Like “A Cat in Paris,” it is made in a mix of Folimage’s celebrated traditional hand-drawn 2D animation on paper to capture lighting effects and computer painting for crowd scenes, such as New York pedestrians and traffic, so as to capture the bustle of the city’s streets, Gagnol said.
Animation was completed a month ago. Computer coloring is taking pace; editing, mixing, sound work still has to be carried out, he added.

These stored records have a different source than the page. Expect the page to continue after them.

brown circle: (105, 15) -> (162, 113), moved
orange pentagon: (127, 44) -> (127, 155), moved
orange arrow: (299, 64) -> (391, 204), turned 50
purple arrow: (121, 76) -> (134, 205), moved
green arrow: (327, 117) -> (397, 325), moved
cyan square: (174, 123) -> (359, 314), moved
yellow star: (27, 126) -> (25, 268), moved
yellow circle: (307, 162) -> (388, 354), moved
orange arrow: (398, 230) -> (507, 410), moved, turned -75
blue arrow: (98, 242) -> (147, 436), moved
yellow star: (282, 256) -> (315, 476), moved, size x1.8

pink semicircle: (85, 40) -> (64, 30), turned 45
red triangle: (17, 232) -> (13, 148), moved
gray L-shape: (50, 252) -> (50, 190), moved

At Friday’s Annecy Work in Progress, Gagnol screened about 10 minutes of excerpts from the film plus his own rough storyboard sketches and Felicioli’s own, meticulous interpretations of them. Thanks to ‘Phantom Boy’s direction, characters are often placed in the center-of-frame, leaving large space for closely detailed renderings of background, whether a store, Leo’s home or a hospital playroom. Family scenes sport a warmth in color unusual for a crime thriller; action scenes are far colder.
Unlike in American superhero narratives, which rep a celebration of the individual and their ability to alter history, Leo needs the help of his police friend and the journalist: He cannot battle evil or his illness alone.
As in other Folimage features, “Phantom Boy” is carefully budgeted – the original budget, when the film was announced, was set at €5.5 million ($7.5 million) – and energetically supported by major French players. France 3 Cinema has taken French free-to-air rights, Canal Plus and Cine Plus have taken pay. France’s second-biggest regional film fund, Rhone Alpes, also co-finances.
However little its producers exposure, the key to French 2D animated features remains not only their financing but their audience. A GKids pick-up for the U.S., “A Cat In Paris” garnered a good 350,000 admissions-plus in France from a December 2010 opening, repping an around-$3.0 million B.O. gross.